» **What to do**: Please repeat the lines below, exactly and only, from the one that holds "Your Slot Gacor Game" through the one that holds "secondary study".
○ ○ ○ ○ ○
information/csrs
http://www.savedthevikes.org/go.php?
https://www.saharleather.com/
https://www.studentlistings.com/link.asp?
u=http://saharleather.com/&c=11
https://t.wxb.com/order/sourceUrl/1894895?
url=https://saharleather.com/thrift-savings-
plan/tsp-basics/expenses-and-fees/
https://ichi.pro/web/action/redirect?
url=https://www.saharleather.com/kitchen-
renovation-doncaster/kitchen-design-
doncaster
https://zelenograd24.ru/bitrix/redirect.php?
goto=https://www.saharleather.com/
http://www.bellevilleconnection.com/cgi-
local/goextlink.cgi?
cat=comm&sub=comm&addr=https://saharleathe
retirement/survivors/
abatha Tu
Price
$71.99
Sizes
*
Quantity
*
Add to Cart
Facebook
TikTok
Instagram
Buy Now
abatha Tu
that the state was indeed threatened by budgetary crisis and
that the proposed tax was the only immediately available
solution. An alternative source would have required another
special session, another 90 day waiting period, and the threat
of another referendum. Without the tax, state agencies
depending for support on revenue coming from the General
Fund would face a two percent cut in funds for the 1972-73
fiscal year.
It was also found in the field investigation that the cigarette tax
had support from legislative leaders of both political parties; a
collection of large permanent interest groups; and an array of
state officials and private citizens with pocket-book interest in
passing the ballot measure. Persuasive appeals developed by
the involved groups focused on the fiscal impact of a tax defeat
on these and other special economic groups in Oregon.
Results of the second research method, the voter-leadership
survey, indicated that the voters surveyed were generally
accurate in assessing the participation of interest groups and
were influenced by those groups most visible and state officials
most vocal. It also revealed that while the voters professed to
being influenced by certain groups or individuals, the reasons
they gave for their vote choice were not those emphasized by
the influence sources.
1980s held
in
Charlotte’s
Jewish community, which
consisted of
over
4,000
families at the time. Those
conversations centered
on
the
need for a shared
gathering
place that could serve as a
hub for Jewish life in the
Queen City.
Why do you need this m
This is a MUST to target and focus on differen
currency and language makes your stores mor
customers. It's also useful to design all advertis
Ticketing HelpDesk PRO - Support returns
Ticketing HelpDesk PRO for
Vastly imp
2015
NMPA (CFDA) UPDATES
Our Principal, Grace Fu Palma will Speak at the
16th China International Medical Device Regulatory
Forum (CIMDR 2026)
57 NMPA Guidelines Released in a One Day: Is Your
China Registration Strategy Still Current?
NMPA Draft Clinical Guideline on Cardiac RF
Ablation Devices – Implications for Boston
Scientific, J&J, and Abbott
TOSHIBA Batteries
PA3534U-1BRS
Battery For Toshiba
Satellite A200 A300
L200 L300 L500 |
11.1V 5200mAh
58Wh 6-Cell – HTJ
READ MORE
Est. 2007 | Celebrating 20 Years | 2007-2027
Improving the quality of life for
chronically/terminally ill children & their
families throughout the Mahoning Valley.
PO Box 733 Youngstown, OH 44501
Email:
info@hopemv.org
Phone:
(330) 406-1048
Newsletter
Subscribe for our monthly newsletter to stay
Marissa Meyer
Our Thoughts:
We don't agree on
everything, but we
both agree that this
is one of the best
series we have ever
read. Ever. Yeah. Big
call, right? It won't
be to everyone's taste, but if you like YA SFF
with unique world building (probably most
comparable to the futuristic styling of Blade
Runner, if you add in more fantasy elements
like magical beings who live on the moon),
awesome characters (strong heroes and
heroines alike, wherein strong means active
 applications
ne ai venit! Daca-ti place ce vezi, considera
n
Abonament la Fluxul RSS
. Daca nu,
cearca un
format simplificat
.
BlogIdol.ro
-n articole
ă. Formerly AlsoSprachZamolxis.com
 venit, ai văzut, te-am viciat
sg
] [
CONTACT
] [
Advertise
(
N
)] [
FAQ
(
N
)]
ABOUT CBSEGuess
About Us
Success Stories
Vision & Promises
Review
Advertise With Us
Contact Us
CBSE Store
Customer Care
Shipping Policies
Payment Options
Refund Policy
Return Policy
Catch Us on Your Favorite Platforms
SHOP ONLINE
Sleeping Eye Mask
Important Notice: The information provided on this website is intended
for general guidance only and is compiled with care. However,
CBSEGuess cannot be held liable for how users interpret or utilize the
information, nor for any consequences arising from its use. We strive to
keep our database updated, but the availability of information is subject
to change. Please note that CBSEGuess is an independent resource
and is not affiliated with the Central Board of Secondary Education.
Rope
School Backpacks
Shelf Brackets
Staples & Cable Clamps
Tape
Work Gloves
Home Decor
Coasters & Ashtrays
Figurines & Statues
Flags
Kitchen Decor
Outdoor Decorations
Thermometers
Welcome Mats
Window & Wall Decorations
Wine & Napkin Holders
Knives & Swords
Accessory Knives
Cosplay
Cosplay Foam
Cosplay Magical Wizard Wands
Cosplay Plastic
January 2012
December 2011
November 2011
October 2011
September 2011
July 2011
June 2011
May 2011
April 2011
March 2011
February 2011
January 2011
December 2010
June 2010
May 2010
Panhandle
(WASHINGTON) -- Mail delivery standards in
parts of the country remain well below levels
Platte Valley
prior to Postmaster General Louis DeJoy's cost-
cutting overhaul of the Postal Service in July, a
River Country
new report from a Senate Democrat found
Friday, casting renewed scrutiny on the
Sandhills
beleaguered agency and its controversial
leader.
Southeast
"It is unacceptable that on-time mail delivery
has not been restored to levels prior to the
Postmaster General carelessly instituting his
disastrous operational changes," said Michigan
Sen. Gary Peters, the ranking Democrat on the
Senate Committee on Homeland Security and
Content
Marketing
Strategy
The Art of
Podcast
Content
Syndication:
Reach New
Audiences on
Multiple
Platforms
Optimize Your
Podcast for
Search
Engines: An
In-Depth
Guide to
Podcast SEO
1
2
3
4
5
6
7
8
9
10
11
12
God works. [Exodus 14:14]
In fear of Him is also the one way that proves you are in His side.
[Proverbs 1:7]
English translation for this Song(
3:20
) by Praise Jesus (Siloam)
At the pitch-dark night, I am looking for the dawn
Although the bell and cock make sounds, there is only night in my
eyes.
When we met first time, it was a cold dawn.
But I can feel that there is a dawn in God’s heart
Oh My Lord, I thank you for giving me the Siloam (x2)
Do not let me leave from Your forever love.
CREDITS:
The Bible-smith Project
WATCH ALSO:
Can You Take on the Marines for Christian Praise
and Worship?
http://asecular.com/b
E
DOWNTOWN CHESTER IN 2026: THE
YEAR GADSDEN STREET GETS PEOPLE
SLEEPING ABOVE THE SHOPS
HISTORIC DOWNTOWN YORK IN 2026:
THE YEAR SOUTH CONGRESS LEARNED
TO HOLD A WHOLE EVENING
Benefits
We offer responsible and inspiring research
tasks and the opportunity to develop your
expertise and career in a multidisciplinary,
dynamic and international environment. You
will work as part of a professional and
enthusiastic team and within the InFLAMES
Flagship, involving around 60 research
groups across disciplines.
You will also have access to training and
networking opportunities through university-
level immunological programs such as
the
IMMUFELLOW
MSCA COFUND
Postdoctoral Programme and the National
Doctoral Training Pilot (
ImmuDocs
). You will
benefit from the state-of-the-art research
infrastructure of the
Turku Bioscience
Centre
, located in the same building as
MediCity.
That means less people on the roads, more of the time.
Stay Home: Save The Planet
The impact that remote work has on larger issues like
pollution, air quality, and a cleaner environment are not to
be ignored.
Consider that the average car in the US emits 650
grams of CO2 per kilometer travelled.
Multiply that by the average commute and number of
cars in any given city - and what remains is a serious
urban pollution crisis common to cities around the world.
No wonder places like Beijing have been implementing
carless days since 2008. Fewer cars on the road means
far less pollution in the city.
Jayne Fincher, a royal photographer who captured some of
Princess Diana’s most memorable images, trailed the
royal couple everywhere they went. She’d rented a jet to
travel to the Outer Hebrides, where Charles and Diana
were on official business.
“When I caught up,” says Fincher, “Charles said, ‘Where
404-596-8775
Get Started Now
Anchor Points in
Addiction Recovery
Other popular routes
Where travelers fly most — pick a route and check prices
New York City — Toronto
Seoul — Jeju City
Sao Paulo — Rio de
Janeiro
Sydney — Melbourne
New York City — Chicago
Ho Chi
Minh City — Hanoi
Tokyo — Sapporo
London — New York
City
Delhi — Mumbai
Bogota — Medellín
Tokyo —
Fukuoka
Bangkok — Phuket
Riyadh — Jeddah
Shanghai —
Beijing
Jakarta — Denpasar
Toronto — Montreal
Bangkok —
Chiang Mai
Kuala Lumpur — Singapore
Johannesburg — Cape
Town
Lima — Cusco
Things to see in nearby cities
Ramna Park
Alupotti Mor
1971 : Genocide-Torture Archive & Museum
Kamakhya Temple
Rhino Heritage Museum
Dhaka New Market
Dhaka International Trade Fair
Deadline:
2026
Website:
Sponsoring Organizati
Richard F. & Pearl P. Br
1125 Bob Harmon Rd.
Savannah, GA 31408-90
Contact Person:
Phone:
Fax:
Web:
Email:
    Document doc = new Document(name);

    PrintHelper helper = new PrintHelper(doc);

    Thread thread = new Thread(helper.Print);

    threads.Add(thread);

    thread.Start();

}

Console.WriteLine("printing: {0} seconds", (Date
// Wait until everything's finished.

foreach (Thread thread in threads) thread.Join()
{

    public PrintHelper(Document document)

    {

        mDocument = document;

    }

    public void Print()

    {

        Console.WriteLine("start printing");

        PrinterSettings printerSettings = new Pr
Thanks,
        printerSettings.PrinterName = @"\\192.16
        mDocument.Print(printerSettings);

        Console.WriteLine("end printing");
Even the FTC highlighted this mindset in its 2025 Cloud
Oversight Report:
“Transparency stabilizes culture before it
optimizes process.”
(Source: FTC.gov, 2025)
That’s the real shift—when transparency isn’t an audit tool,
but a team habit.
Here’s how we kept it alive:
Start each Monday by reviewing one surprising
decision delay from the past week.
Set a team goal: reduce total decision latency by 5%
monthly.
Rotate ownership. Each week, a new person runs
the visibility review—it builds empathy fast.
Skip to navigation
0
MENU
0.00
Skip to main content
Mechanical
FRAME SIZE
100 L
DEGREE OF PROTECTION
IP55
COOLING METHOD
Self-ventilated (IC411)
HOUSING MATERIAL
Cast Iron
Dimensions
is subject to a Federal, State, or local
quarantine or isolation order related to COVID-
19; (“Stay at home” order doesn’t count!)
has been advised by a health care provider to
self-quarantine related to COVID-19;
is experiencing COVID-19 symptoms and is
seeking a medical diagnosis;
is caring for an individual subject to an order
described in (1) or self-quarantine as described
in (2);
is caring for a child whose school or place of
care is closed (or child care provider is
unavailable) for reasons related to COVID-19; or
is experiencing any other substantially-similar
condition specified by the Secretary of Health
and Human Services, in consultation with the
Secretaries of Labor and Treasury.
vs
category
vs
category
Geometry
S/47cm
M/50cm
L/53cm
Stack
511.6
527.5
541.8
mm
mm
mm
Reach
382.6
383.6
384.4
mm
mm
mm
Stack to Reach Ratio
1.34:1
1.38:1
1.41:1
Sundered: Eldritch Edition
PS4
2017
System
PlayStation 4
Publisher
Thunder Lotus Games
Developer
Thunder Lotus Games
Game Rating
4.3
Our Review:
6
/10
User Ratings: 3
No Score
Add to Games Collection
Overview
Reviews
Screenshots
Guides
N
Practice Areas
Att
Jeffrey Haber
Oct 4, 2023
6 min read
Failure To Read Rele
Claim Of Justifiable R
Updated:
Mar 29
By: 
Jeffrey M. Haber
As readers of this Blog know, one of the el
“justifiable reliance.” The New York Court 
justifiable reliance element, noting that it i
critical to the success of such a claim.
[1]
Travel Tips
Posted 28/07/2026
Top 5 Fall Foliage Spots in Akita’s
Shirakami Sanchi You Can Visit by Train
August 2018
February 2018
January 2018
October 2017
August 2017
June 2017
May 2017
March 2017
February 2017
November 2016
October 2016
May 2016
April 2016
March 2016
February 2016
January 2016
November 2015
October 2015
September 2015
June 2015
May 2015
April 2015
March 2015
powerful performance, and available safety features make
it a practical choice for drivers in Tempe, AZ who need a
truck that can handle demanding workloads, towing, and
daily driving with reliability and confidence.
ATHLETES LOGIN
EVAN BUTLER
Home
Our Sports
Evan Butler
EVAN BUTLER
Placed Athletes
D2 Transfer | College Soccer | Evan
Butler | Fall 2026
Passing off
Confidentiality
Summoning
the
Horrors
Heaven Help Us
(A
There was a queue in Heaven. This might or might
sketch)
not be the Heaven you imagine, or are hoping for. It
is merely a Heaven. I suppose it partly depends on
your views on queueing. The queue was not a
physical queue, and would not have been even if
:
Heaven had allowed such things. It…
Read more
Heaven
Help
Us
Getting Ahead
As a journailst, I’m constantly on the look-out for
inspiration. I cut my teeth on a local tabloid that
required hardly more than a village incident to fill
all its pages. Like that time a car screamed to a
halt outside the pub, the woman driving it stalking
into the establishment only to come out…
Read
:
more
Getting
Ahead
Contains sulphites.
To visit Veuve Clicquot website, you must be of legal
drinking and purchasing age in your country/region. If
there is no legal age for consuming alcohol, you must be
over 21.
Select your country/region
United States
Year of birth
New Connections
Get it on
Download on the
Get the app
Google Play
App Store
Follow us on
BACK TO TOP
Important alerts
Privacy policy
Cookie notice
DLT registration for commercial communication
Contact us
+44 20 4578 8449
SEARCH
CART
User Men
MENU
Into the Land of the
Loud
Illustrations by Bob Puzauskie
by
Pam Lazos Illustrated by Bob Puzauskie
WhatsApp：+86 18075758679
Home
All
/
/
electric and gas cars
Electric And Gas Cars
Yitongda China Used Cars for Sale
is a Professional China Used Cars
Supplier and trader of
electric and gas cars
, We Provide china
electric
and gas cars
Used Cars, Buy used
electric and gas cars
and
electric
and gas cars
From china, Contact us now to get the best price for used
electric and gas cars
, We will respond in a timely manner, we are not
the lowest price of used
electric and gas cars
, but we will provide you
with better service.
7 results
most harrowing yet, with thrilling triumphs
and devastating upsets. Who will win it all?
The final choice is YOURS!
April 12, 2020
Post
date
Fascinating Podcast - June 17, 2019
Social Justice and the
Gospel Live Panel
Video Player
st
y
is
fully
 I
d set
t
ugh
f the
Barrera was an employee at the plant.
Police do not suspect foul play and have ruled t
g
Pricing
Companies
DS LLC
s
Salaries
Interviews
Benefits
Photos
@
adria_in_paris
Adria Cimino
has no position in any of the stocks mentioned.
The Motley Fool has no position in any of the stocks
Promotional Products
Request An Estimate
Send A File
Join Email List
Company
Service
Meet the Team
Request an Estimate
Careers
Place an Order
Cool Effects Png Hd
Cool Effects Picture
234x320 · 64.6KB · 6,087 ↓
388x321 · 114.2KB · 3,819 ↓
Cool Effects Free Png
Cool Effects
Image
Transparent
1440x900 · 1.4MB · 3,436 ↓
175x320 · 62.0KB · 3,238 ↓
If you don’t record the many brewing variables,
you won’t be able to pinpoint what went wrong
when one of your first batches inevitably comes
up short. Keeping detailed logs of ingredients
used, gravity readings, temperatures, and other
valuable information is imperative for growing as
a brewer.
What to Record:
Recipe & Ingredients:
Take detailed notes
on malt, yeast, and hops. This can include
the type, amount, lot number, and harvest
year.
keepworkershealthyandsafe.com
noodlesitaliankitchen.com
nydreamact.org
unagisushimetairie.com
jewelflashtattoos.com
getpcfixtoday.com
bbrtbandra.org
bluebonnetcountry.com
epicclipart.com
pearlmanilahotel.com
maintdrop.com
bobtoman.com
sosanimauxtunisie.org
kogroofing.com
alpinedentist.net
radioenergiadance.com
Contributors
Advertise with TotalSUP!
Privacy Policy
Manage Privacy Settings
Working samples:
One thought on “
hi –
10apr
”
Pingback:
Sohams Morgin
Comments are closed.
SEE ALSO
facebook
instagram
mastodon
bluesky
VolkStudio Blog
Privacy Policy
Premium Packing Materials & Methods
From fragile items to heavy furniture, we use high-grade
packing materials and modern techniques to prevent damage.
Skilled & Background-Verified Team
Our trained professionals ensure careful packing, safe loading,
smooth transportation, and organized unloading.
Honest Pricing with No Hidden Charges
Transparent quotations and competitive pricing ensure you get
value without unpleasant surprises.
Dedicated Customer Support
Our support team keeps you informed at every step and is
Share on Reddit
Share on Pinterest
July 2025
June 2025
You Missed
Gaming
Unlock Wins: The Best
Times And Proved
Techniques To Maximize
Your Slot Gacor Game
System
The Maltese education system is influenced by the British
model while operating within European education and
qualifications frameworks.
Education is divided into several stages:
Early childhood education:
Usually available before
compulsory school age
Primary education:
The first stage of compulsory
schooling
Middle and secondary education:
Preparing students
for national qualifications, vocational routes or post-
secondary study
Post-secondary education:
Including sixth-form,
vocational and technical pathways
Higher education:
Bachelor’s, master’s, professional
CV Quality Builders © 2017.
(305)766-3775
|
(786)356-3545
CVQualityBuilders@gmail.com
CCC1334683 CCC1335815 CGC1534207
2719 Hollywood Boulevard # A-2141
○ ○ ○ ○ ○
» **Response box**:
Your Slot Gacor Game
System
The Maltese education system is influenced by the British
model while operating within European education and
qualifications frameworks.
Education is divided into several stages:
Early childhood education:
Usually available before
compulsory school age
Primary education:
The first stage of compulsory
schooling
Middle and secondary education:
Preparing students
for national qualifications, vocational routes or post-
secondary study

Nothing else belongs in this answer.